Rug Repair

Rug Repair

Repairing rug sides “Selvage” are the most common rug repairs

Many production rugs from Iran, India and particularly Pakistan have problems with the selvage separating from the side of the rug. This is caused because the wefts are cut along the entire length of the rug. Production looms can have three to five rugs woven onto a single loom, making it necessary to cut the weft yarns along the sides of the rug, this cut separates one rug from other. A selvage cord is then over casted (Whip Stitched) by interlocking between warp yarns. Since the weft yarns did not make the 180 degrees return to the other side of the rug (remember they were cut) the only thing preventing the selvage from separating are a couple warp yarns, maybe three. Over time production rug sides (Selvage) will need to be repaired.

If one side of the rug bordered either side of the production loom during the weaving, only that particular side of the rug would be susceptible to the selvage separating. The side of the rug bordering the loom is not inherent to problems because the weft yarns are woven back into warp yarns on their journey to the other side of the rug. The selvage would be secure on this side of the rug since the warp would be secure by interwoven wefts as in the illustration above. This image to the shows the warp yarns have been cut on one side and not the other.
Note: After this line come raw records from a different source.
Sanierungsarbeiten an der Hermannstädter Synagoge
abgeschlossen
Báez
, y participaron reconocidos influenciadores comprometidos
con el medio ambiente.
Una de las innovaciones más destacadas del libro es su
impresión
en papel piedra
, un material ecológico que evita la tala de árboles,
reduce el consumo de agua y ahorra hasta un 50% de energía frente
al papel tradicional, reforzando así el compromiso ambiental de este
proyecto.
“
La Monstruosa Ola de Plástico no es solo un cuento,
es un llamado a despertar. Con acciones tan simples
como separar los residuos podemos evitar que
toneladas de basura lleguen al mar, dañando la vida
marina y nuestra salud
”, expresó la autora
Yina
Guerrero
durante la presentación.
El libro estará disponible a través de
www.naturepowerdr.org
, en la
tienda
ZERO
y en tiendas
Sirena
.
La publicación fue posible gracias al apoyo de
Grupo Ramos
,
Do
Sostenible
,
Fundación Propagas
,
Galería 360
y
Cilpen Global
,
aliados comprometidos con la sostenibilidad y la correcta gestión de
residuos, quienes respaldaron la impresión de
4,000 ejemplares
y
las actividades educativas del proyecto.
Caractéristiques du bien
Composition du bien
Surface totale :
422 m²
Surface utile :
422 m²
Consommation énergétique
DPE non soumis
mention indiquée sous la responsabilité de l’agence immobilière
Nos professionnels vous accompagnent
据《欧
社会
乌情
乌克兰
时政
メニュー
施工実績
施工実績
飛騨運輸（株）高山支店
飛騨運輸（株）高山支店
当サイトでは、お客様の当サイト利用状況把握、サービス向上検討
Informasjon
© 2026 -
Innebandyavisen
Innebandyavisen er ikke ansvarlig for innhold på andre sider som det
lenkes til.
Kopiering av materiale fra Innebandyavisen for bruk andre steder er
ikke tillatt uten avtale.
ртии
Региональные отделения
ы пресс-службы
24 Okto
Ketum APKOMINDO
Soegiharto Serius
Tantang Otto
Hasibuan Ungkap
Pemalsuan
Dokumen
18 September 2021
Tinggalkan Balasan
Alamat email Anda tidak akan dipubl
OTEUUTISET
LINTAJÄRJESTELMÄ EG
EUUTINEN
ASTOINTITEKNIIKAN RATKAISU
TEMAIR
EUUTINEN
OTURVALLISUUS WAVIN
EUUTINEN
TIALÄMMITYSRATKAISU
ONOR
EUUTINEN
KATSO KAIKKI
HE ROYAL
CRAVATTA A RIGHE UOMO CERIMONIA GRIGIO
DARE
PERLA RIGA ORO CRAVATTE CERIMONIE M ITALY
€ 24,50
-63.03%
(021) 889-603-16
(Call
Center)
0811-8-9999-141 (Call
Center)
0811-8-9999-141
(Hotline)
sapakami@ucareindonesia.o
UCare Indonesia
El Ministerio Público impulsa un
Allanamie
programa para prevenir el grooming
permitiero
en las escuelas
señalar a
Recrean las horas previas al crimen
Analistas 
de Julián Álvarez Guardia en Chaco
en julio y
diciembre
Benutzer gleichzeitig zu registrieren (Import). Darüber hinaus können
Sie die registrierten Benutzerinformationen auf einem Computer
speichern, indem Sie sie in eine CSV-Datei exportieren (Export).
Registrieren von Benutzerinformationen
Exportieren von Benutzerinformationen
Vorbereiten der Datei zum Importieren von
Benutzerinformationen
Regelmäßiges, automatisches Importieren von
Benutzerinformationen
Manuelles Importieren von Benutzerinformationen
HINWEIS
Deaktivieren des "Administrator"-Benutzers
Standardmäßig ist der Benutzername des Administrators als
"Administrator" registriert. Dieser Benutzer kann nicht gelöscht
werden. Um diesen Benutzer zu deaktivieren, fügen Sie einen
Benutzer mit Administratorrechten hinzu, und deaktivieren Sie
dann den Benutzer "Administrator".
The cut side will be prone selvage separation. Selvage separation on production rugs is normal wear.

We repair rug sides that are worn or damaged. Also we teach our customers the repairs themselves.

Repairing Fringe

On most hand knotted rugs the fringe is part of a rugs foundation. Typically the foundation is created by several intersecting warp and weft yarns. The warp yarn travels the length of the rug; they terminate at the ends, creating the fringe. The weft yarns are woven into the intersecting warp yarns. Again they either terminate because they are cut like a hand knotted production rug or they return to the other side of the rug intersecting with the warp yarns in a woven fashion as they journey to return the other side. The pile yarns are knotted to the warp yarns, one at a time, on silk rugs there can be millions of individual handmade knots. The pile or nap yarns create the pattern, hand (feel) of the rug, essentially creating the rugs identity. Flat Weave or Kilim rugs have no pile yarn. On flat weave rugs the weft and warp yarn creates the pattern, hand and identity. The warp yarns almost always create the fringe.

As fringe wears and or gets chewed up by vacuum cleaners an over casting stitch can prevent the weft yarns from separating, this will stabilize the rug ends.

If the fringe is worn to a point where it’s shorter on a portion of the rug, the remaining fringe can be cut which provides a better look and can add value to the rug.

Sewing on a manufactured fringe will devalue a hand knotted rug.

Any repairs that require patching of holes, reweaving rug sections or overdyeing would be referred out to a Master Weaver.